『漢方小説』

 昨夜の雨と雷はすごかった。 雷などをめったに怖がらないのだが、昨日は少し落ち着きをなくして部屋の中をウロウロしたりしていた。 平地とは違って山の雷は凄いものがある、そのうち何本かは木などに落ちたかもしれない。 雨も短時間だったが激しかった。
 昔、静岡一時間に100ミリ降る雨を経験したことがある。 その時は七夕豪雨といって静岡市清水市の各地の川が氾濫して大きな災害になった。 その時は山の際に住んでいたが、道が見る見るうちに川になり、ドウドウと水が音を立てて流れはじめ、家の中へも水が入ってきた。 さいわい床の高い家だったので床上まで水は来なかったが、それがまさにあれよあれよと言っている間の出来事だった。

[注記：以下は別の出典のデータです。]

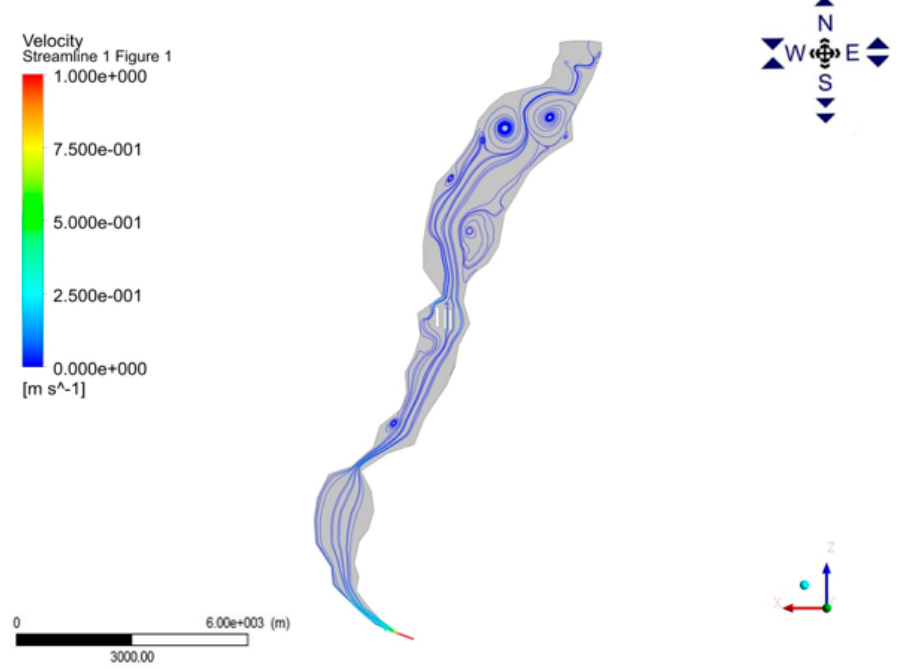
Figure 12. Surface velocity stream lines in the Sulejów Reservoir in October 2015 [2].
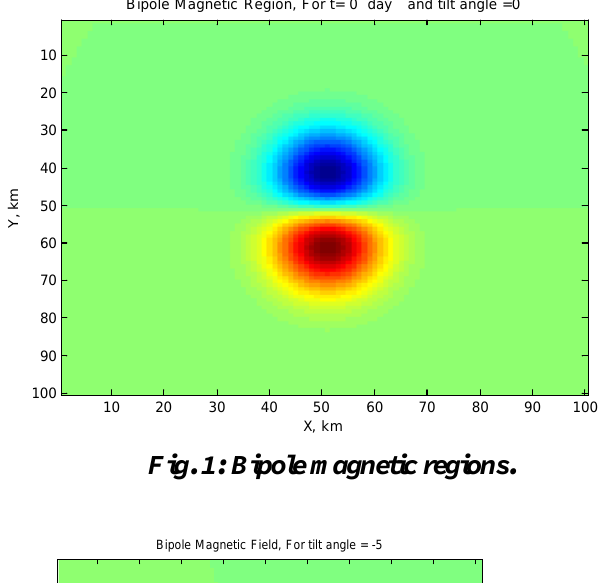
Bipole Magnetic Region, For t= 0 day and tilt angle =0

 午前中母親を病院に下ろして、弔いに行く。 その後昨年度収入なしの申告を済ませ、図書館へ。
 今回は小説は借りず、民家や木造建築関係のムックを4冊借りてくる。
 その写真集のような本を見ていて、内部に水が入り床が腐り抜けている綾部の家の蔵も壁を開口して窓を付け居住空間にしようと思い始めた。 曲がった栗の柱を避けて分厚い土壁を開ぶち抜いて開口し、その部分を後で漆喰で塗り固め、綺麗に仕上げるのは結構難しそうだが・・・
 さらに母屋と蔵との短い空間に渡り廊下を設けて、雨の日でも濡れないで行けるようにしようと思う。 たとえ廊下のような簡単なものでも、木材で小屋組みを造るのはこれが初めての経験ということになる。 木取りから墨付け、組み立ての全部の行程を自分一人の力でやってみようと思うが、そう思うだけで何だか今からワクワクしている。

 〆鯖が美味しく出来た。♪らんらんらん〜
 売っているモノは身が真っ白になっているが、振り塩の状態と酢に漬けるのを分離して、ともに1時間ほどで済ませたので表面は白くても内部が半生で赤く光っている状態に仕上がった。 それにヅケにしたカツオ、冷蔵庫で半乾き気味にしたイカ刺し、神戸に行く前に昆布で〆ておいた黒ムツ、それぞれを皿に少しずつ盛り付ける。 魚好きのオフが10年前頃からなんとなく刺身が食いたくなくなって、新鮮な魚に以上のようなチョイトした小細工をしながら食べている。


  中島たい子著の『漢方小説』を読んだ。
 何ともおかしなタイトルの作品だが、これが良く出来た小説である。
 作者は美術系の大学を出て、これまでおもに映画制作部門で活躍していた人らしい。
 この作品が事実上小説のデビュー作ということだが、どうしてどうして新人の作とは思えないような、この世界で長年飯を食っているベテランが書いたような完成度を備えている。 若い時から文学の世界は彼女のおなじみの、お気に入りの世界だったことが文体、筋運びの中に自然に滲み出ている。
 今時の都会生活をしているチョイ婚期の遅れた30歳過ぎの女性ー負け犬さんーが主人公である。
 ややワーカーホリック気味な上に、モトカレが晴れて結婚する〜という情報に接してたちまち発作を起こして救急車で病院へ。 その後も体調不良は続き、ときには原因不明の発作に襲われる日々が続く。 何軒か病院を医者を渡り歩いたが、その都度検査をしても異常なしと言われるだけなのだが、体調は一向によくならない。 そこで昔診てもらったことのある漢方医の受診を仰ぐわけである。
 ところがその漢方医院の新人イケメン先生、というより、彼女好みな先生が担当医になった。
 さあ、大変!というわけである。 その先生をより知ろうという思いが、彼女をして漢方を知ろうという密かな行動になり・・・彼女は何事にもまず知識を詰め込んで、おつむを武装することから始めるタイプなのである。 調べていくうちに「喜びは悲しみに勝ち、悲しみは怒りに勝ち、怒りは思いに勝ち、思いは恐れに勝ち、恐れは喜びに勝つ」のだという漢方医学の不可思議な循環の思想を知ることになる。